The same nice guy had earlier told us he had gotten us special approval to step out onto the carpet and shoot the length of it when Liza arrived. It wasn't my first carpet and I was well aware of what I could have gotten away with, thanks!)
But enough kvetching because I did snag Joel Grey briefly—I asked him if any movie musical since Cabaret was in its league and he snapped, "No," smiling impishly, then walked away. And the best was yet to come—thanks to her doll of a publicist, Liza herself stopped for one question:
Liza was a beneficent spirit in the tent but seemed reticent. It may have been that she was touched that the film was generating so much interest again after so many years. I actually followed her in, but then she disappeared for a later grand entrance.
Inside, I spotted Charles Busch, Alan Cumming, Bernadette Peters (still looking 39) and Parker Posey (seated dead center and impossible to get to—I really wanted to get a picture with her!). I also had an anti-celebrity sighting when the heinous "journalist" Roger Friedman hovered in conversation nearby.
More interestingly, '40s/'50s screen beauty/McCarthyite Arlene Dahl, a friend of Liza's, was in the house. I approached her and asked if I could take her picture. The ravishingly red-headed 87-year-old said yes and I got one of my favorite celebrity photos yet, mainly because of the sign:
José had grabbed seats for us in the second row, which gave us a flawless view of the Q&A and also put us directly behind where the cast (minus Liza) sat before being called to the stage. But Liza was first. After brief introductory remarks, Robert Osborne said, "Here's Liza!" and she was escorted from the back of the theater to the stage as a thundering standing O played out.
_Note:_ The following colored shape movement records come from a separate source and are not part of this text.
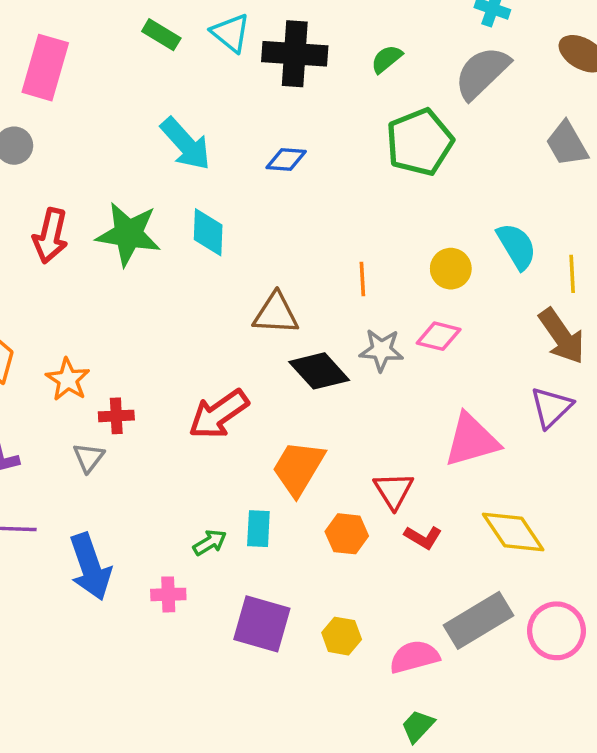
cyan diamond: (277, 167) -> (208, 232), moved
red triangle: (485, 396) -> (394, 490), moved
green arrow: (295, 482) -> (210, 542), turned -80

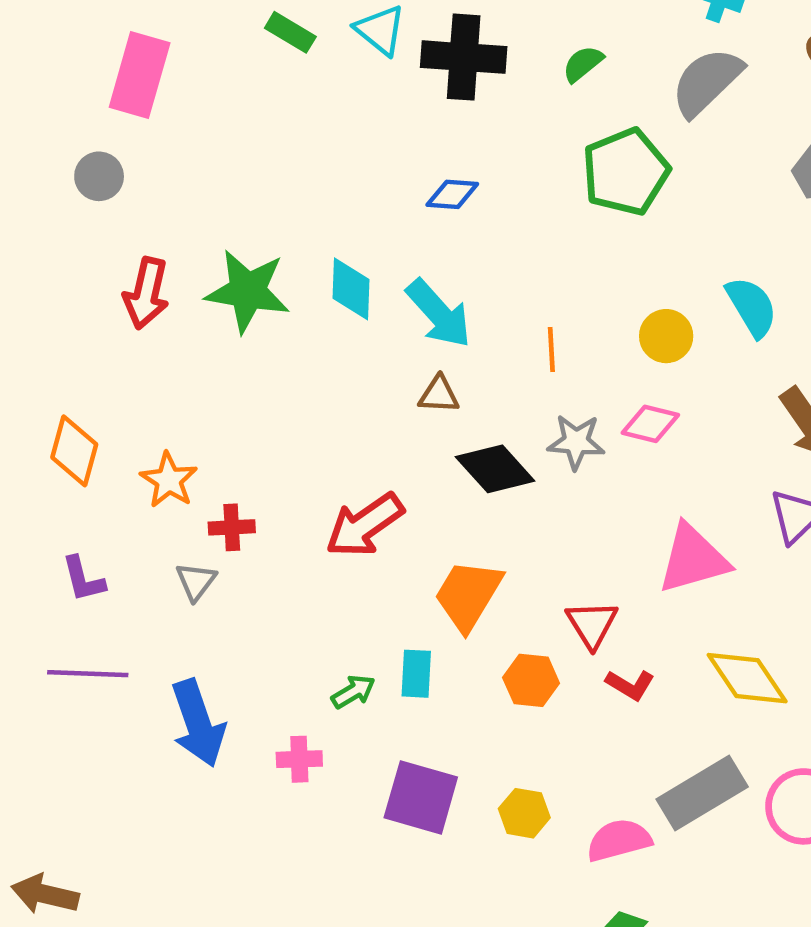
cyan arrow: (186, 144) -> (439, 314), moved
brown triangle: (276, 314) -> (439, 395), size x0.7

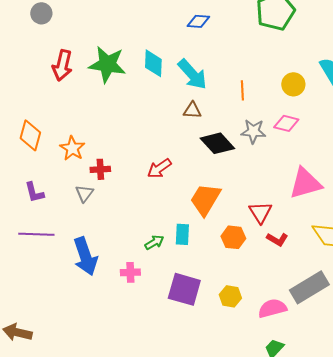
red arrow: (365, 525) -> (159, 168), size x0.7

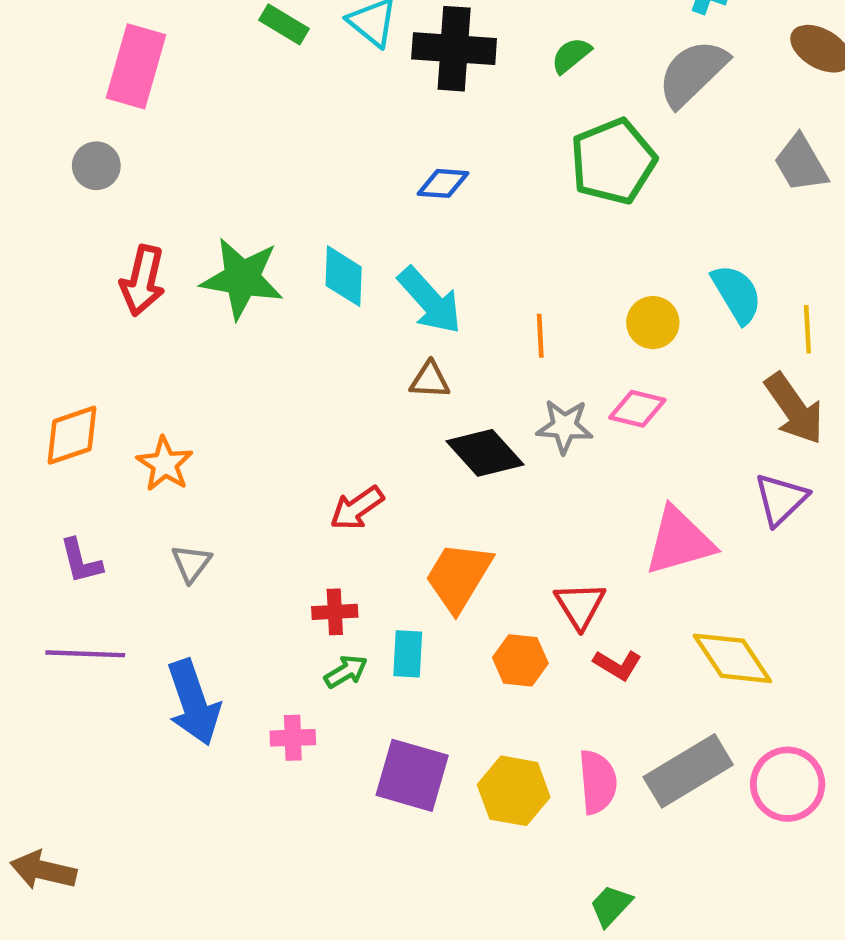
orange diamond: (30, 135) -> (72, 435), turned 56
red cross: (100, 169) -> (335, 612), moved
yellow hexagon: (230, 296) -> (514, 791), size x1.4
pink semicircle: (272, 308) -> (598, 782), moved, turned 100

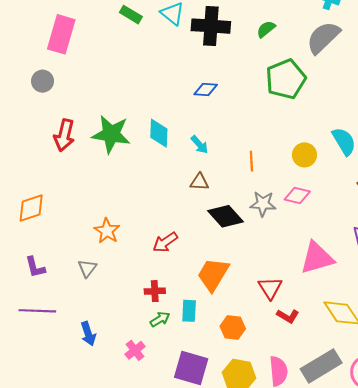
cyan arrow: (430, 300) -> (199, 145), size x0.6
orange star: (165, 464) -> (107, 231), moved
orange hexagon: (520, 660) -> (233, 327), moved
blue arrow: (193, 702) -> (88, 334), size x0.6
pink cross: (293, 738) -> (135, 350), turned -36

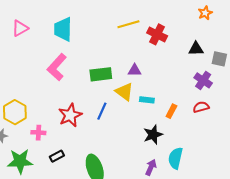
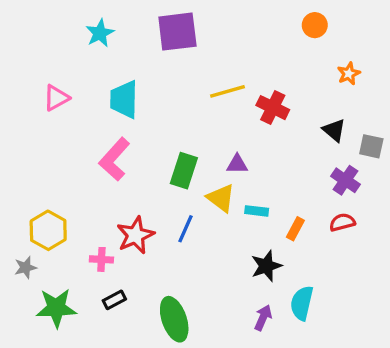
black triangle: (196, 49) -> (334, 130), turned 42
green rectangle: (101, 74) -> (184, 171), turned -65
pink cross: (38, 133) -> (101, 259), moved

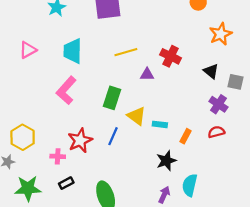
orange star: (349, 74) -> (221, 34), size x1.5
yellow line: (227, 91) -> (126, 52), moved
purple triangle: (237, 164) -> (147, 74), moved

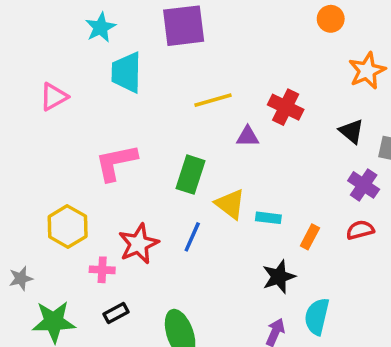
cyan trapezoid: (73, 51) -> (126, 72), moved
pink L-shape: (66, 90) -> (116, 162), turned 36
yellow hexagon: (23, 137) -> (68, 226), moved

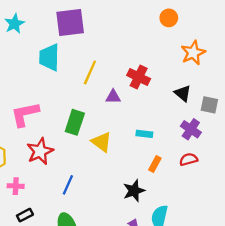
cyan trapezoid: (126, 72) -> (49, 57), moved
yellow line: (213, 100) -> (90, 72), turned -50
cyan rectangle: (268, 218) -> (144, 134), moved
blue line: (192, 237) -> (68, 185), moved
red star: (139, 244) -> (40, 151), moved

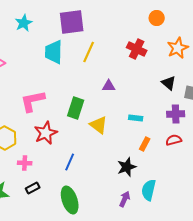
yellow line: (90, 72) -> (89, 52), moved
red cross: (139, 77) -> (137, 49), moved
purple cross: (191, 129) -> (176, 114), turned -36

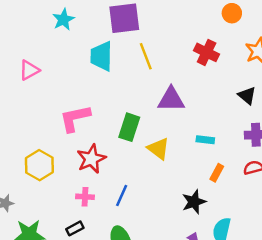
yellow line: (89, 52) -> (146, 56), turned -45
purple triangle: (109, 86) -> (171, 99), size x1.6
pink cross: (25, 163) -> (85, 197), moved

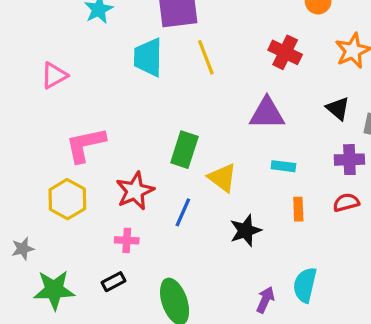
purple triangle: (171, 99) -> (267, 113), moved
pink L-shape: (75, 118) -> (85, 145), moved
orange rectangle: (217, 173) -> (298, 209), turned -30
blue line: (122, 196) -> (183, 212), moved
black star: (194, 202) -> (246, 231), moved

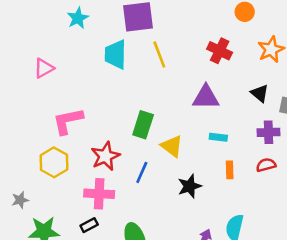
pink cross: (127, 240) -> (99, 194), size x1.6

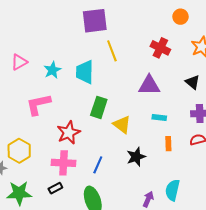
cyan star: (78, 18) -> (52, 70), moved
cyan trapezoid: (115, 54) -> (85, 72), moved
yellow hexagon: (54, 162) -> (19, 151), moved
blue line: (142, 172) -> (98, 165), moved

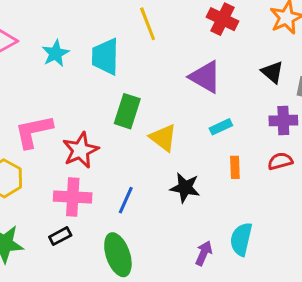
purple triangle: (149, 85) -> (205, 77), turned 30
pink L-shape: (38, 104) -> (34, 131), moved
cyan rectangle: (159, 117) -> (221, 127), turned -32
black star: (136, 157) -> (185, 188), turned 30

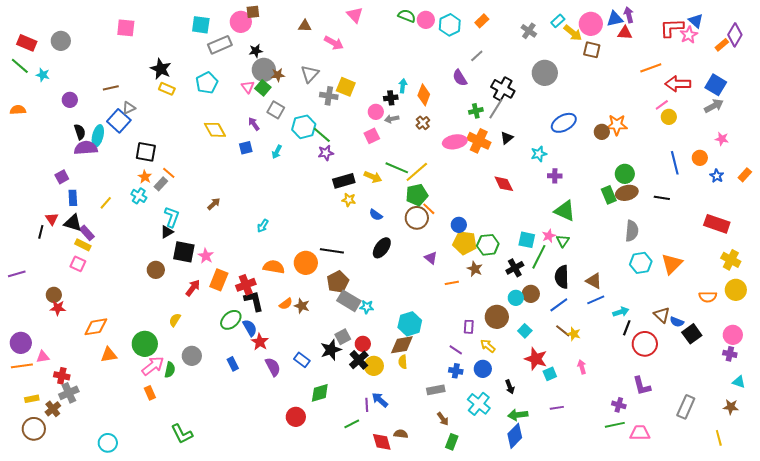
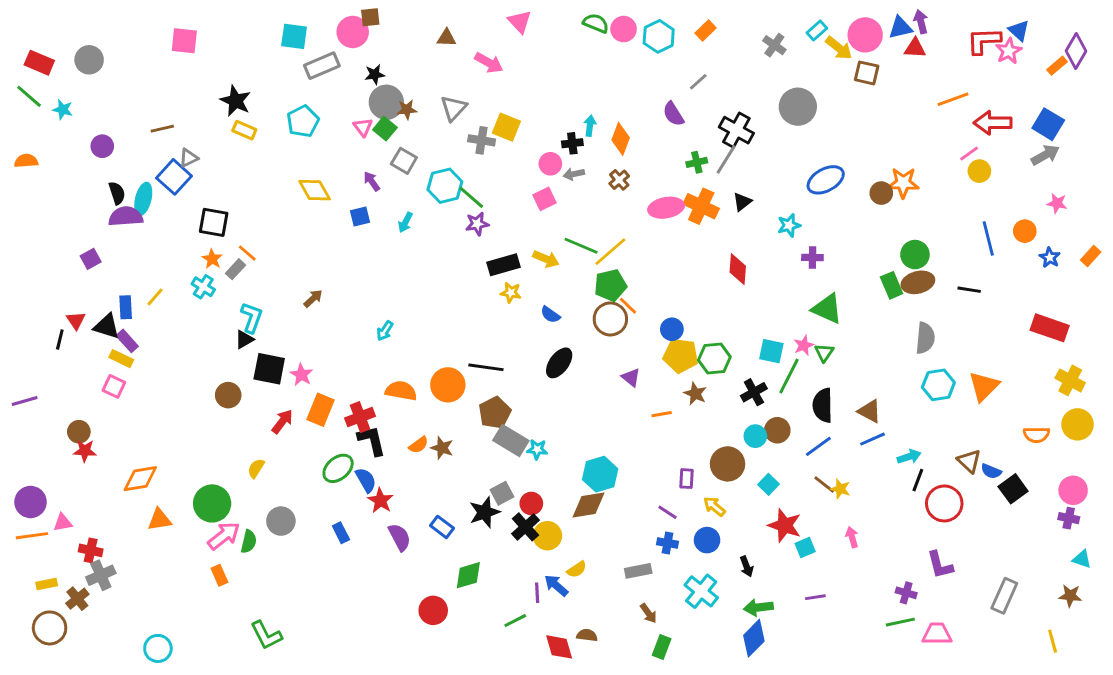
red diamond: (504, 184) -> (738, 269), turned 30
blue rectangle: (73, 198) -> (126, 307), moved
yellow semicircle: (403, 362) -> (577, 569), moved, turned -120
The Q&A, which later included Joel and then Berenson and York, was very entertaining. Liza lost her train of thought once but delivered huge laughs remembering Fosse's outlandish direction to her and Grey for "The Money Song"—he allegedly told Grey to imagine he had a huge dick ("Like they have in parts of Africa," Liza offered) and told Minnelli to think of her tits the same way. Grey said Liza was fantasizing this, but it sure sounded like an honest memory and makes sense if you watch the scene.
But the funniest moment was when Osborne asked if it was hard to believe it's been over 40 years since the film came out and Liza said no.
Grey was able to chip in a warm story about his neighbor Larry Hagman creating a consolation prize for him just in case he came home empty-handed on Oscar night in 1973—he didn't.
Overall, it was just a thrill to be in their presence, even if for only 30 minutes or so.
Confession time: I know, I know—but I'd never seen Cabaret. I can't explain why. I'm a film buff, am not averse to musicals and am gay, yet I had not ever seen it. I couldn't help wondering how it would have affected me had I seen it decades ago, but even now, it's incredibly modern and edgy. The WB technician who screwed me over on the carpet had helpfully told me that Fosse, a film newbie then, had been forcing his film to accept substandard lighting while filming on the fly in Berlin, so that explained even the restored print's ultra-grainy quality. The graininess works artistically, making even the blacks saturated with color.
It's a disturbing movie but ultimately about life's highs even on the road to its lows—the Nazis are the Nazis but they (and the "Master of Ceremonies") also stand in for the dark side of human nature, and of change. Death is one kind of change, and so is the cessation of the kind of carefree fun had in the early '30s by "Sally Bowles," her friends and her partners. In that regard, seeing it in the same room with its star, whose own devil-may-care youth is behind her was especially poignant.
More so than the movie itself, Liza really blew me away. I am a latecomer to the Liza party, having seen her perform live for the first time just a few years back and only now getting around to seeing her most famous artistic statement, but—I get it. She is a singular sensation as Sally, and the meticulously restored Cabaret is a must-see.